A package to query Postgres databases in parallel
This class manages multiple database connections, handles the parallel access to it, and hides the complexity this entails. The execution of queries is distributed by running it for each connection in parallel. The result (as retrieved by fetchall() and fetchone()) is the union of the parallelized query results from each connection.
The use case we had in mind when we created this class was having sharded tables (distributed across n database instances) that we needed to query concurrently and merging the results.
See below for an architecture overview for possible inspiration.
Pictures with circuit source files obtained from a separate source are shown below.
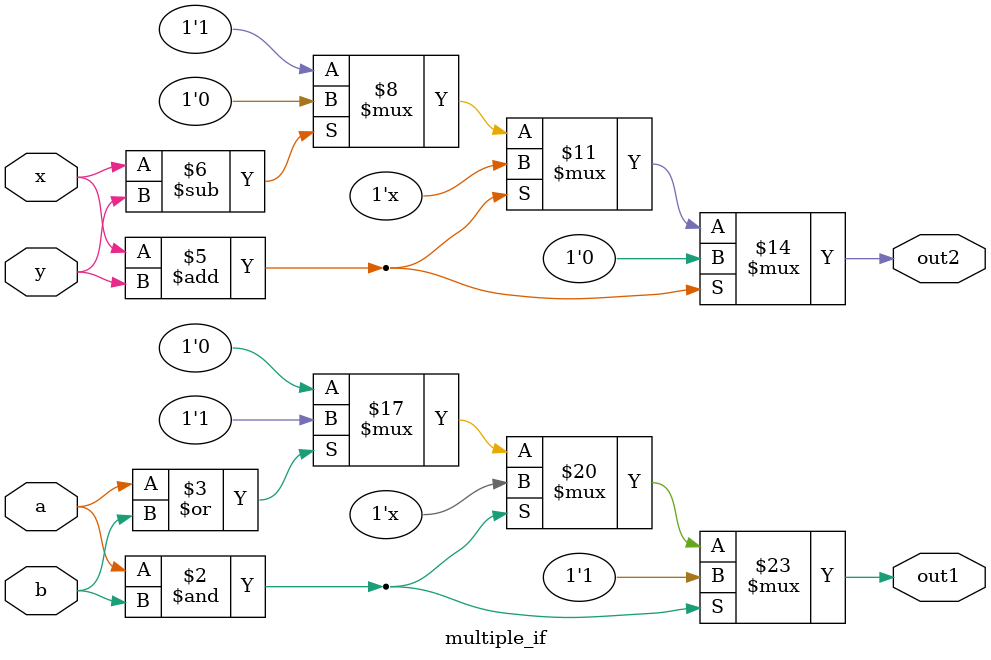
<source format=v>
module multiple_if(
input a,
input b,
input x,
input y,
output reg out1,
output reg out2);
always@(*)begin
if(a&b)
out1=1;
else if(a|b)
out1=1;
else
out1=0;
end

always@(*)begin
if(x+y)
out2=0;
else if(x-y)
out2=0;
else
out2=1;
end
endmodule


</source>
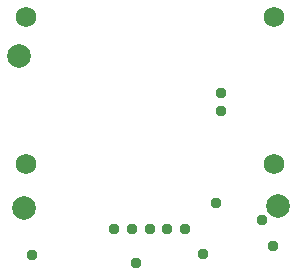
<source format=gbs>
G04*
G04 #@! TF.GenerationSoftware,Altium Limited,Altium Designer,20.0.13 (296)*
G04*
G04 Layer_Color=16711935*
%FSLAX44Y44*%
%MOMM*%
G71*
G01*
G75*
%ADD31C,2.0000*%
%ADD41C,1.7272*%
%ADD51C,0.9532*%
D31*
X109000Y-271000D02*
D03*
X-110750Y-143750D02*
D03*
X-106500Y-272500D02*
D03*
D41*
X-105000Y-110940D02*
D03*
X105000D02*
D03*
X-105000Y-235940D02*
D03*
X105000D02*
D03*
D51*
X44750Y-311499D02*
D03*
X-99250Y-313000D02*
D03*
X-11250Y-319250D02*
D03*
X104000Y-305000D02*
D03*
X56500Y-268250D02*
D03*
X60750Y-175750D02*
D03*
X60500Y-190500D02*
D03*
X30000Y-290250D02*
D03*
X-15000D02*
D03*
X95000Y-283250D02*
D03*
X-30000Y-290250D02*
D03*
X0D02*
D03*
X15000D02*
D03*
M02*

</source>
The package is in principle database independent, as long as you expect a connection object to respond to (part of) these methods:
cursor cursor.execute cursor.fetchone cursor.fetchall cursor.mogrify cursor.commit cursor.close putconn
To use in its simplest form, do (example using psycopg2 and assuming that dsns is a list containing your databases’ connection strings)
n = 20 # maximum connections per pool pools = [psycopg2.ThreadedConnectionPool(1, n, dsn=d) for d in dsns] connections = [p.getconn() for p in pools] pdb = ParallelConnection(connections)
The pdb object works for the rest like a normal, single, database connection object, but it merges results return by each database. You can therefore use it like so:
c = pdb.cursor(cursor_factory=psycopg2.extras.RealDictCursor) c.execute("SELECT * FROM my_shrd_tbl WHERE shrd_column = 1543", parameters) results = c.fetchall() c.close
Results will fetch everything from all database. In case your query has a where in the sharded column (shrd_column) the results from all but one databases will be empty. This is fine, as the package handles it for you. When it gets more interesting is a query like
c = pdb.cursor(cursor_factory=psycopg2.extras.RealDictCursor) c.execute("SELECT * FROM my_shrd_tbl WHERE not_shrd_column = 543", parameters) results = c.fetchall() c.close
In this case the query does not have a WHERE on a sharded column, so the package will fetch results from each database and merge them. Why that may be of interest for you, will be shown below.
If you are executing a query on a non-sharded table you should use a normal connection object.
We found ourselves having long running queries that where aggregating records on a particular column (let’s call it shrd_column). To reduce the run-time we decided to split only the table(s) containing shrd_column between multiple databases, and have each database have a copy of all non-sharded tables.
Then each query grouping on shrd_column can be basically be executed independently in each databases. The results still need to be merged though, so that’s why we build this package (we call it package even if Niels insists on calling it “just a class”).
Q. Why don’t you use things as pg_shard?
A. Because pg_shard doesn’t handle JOIN on the distributed query, which we want to do. Our package has the additional advantage that all the databases are completely unaware of each other. It all happens on the application layer and on the ingestion layer.
Q. What about if a machine goes down, etc.?
A. Just use two machines with a load balancer in front of them.
Q. What about INSERT?
A. Yeah, we don’t do that sort of things (it’s read-only application for explorative purposes). But feel to see if it works, and fix it plus submitting a PR if it doesn’t.
Q. What about how to shard the data? This package does nothing, Niels is right!
A. We trust you are savvy enough to do that by yourself before ingestion. We could help you with that though, just drop us a line.
Q. I want to know more!
A. That’s technically not a question, but you can begin by watching Niels present the project at PyData Paris 2015. It’s on Youtube.